Confirmation of the Pre’s initial market success coupled with positive comments from Palm’s senior executives, helped the shares gain 6 per cent on Thursday. The Sunnyvale, California-based company’s stock closed at $14.44 on Nasdaq and rose to $15.30 in extended trading.

Separately, Palm said it plans to sell 16m shares of common stock and that Elevation Partners, the private equity firm which already owns a large stake in the company, intends to buy $35m worth of stock in the offering.

The success the Pre and Palm’s new webOS operating system which was also launched in June, has been widely viewed as crucial for the company which has struggled for several years with its aging Treo product line and out-of-date operating system.

Palm shipped 823,000 smartphones in the quarter ended August 31, ahead of most analysts’ projections. It said “the vast majority” of those were sales of the Pre which is offered exclusively in the US by Sprint Nextel.

Last week Palm cut the price of the Pre and announced the launch of the Palm Pixi, its second device powered by its new webOS.

”We’re making significant progress with Palm’s transformation,” said Jon Rubinstein, Palm’s chief executive. “Based on sales of the Pre and the reaction to the Pixi, we are on exactly the right path,” he said on a call with analysts.
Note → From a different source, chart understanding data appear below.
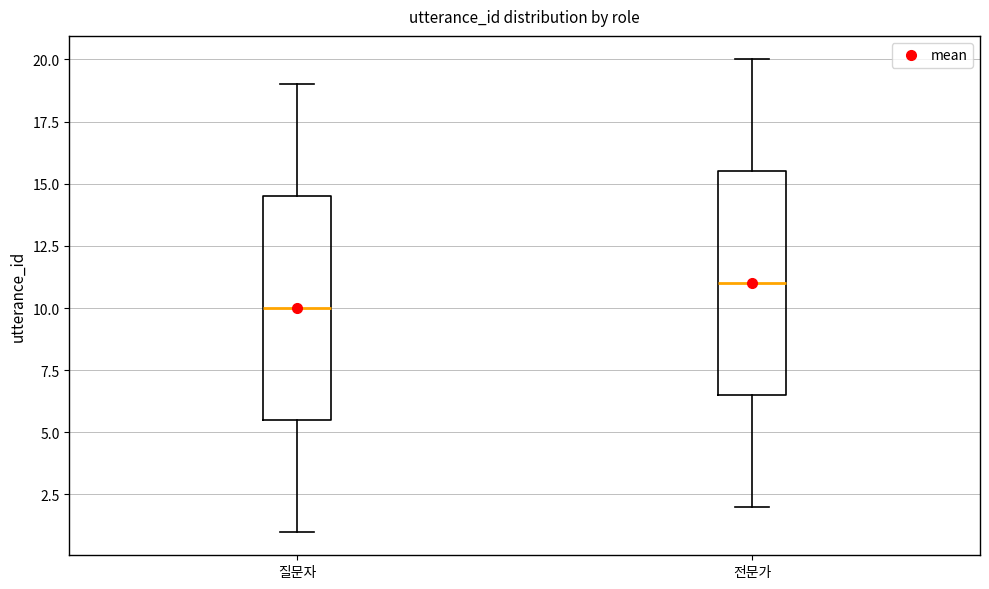

Reading left to right, read every box against the y-axis: the position of its median line, the range the box covers, and the ends of its whiskers. The values are not printed on the chart, so give them approximately, as read against the axis.

질문자: median 10.0, box 5.5 to 14.5, whiskers 1.0 to 19.0
전문가: median 11.0, box 6.5 to 15.5, whiskers 2.0 to 20.0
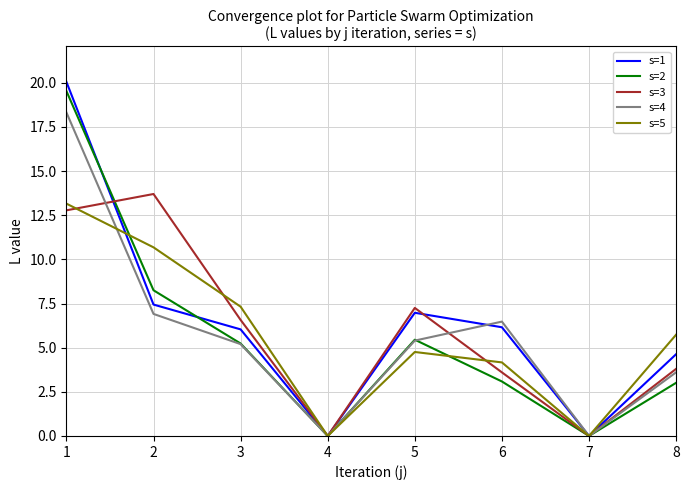

Which series has the largest range (max minus min)?

s=1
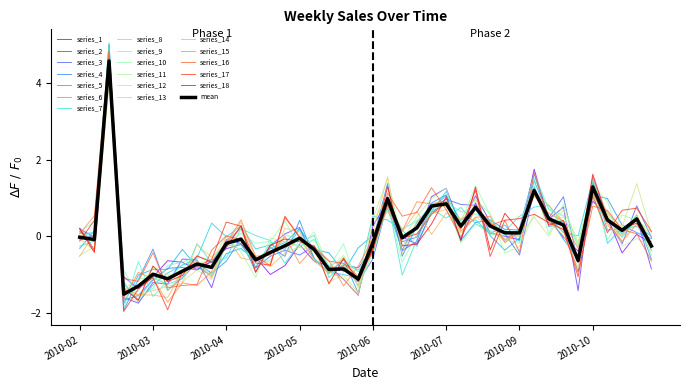

Does the chart display data point markers on the line(s)?

No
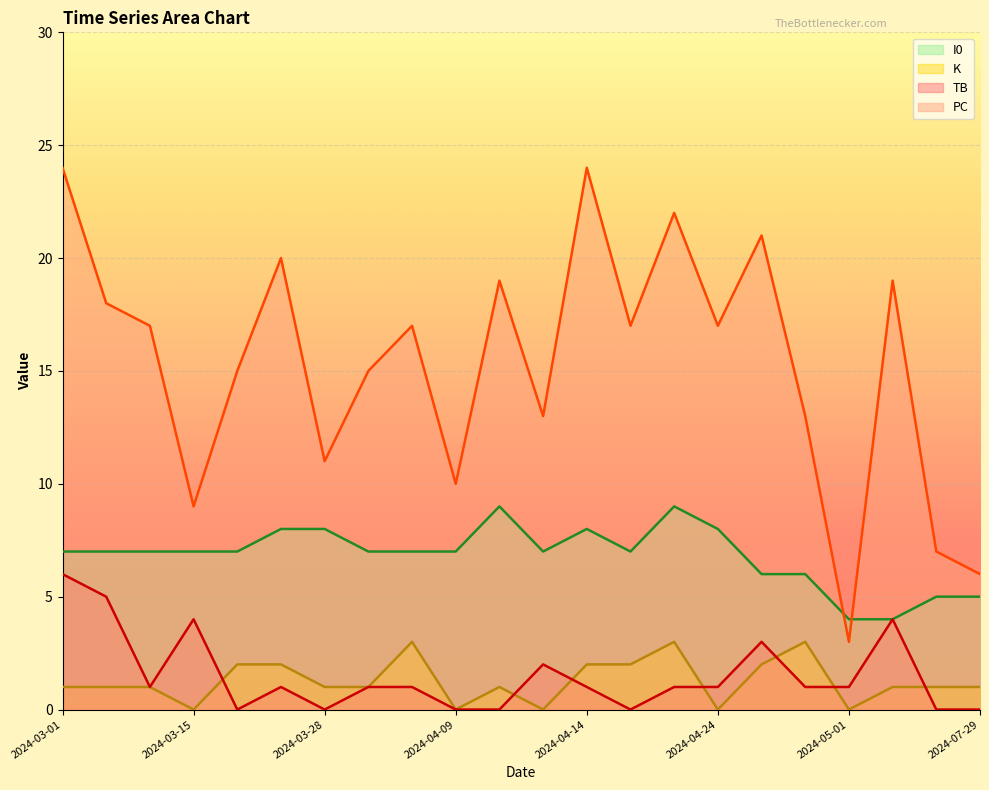

List the labels in order of I0 value, largest first.

2024-04-10, 2024-04-19, 2024-03-24, 2024-03-28, 2024-04-14, 2024-04-24, 2024-03-01, 2024-03-04, 2024-03-08, 2024-03-15, 2024-03-18, 2024-03-30, 2024-04-03, 2024-04-09, 2024-04-13, 2024-04-17, 2024-04-25, 2024-04-29, 2024-07-27, 2024-07-29, 2024-05-01, 2024-07-24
Mr Rubinstein ran the iPod business at Apple before joining Palm in 2007. He took over as Palm’s chief executive in June.

Palm reported a net loss of $164.5m, or $1.17 a share, in its fiscal first quarter compared with a loss of $41.9m, or 39 cents a share in the year-ago quarter. Revenues fell by more than 80 per cent to $68m.

Palm said it expects non-GAAP adjusted revenues to grow to between $1.6bn and $1.8bn for the full year, including $361m last quarter, boosted by strong sales from product launches with new carriers.

Doug Jeffries, chief financial officer, has said that he expects the company to be cash flow positive by the second half of next year.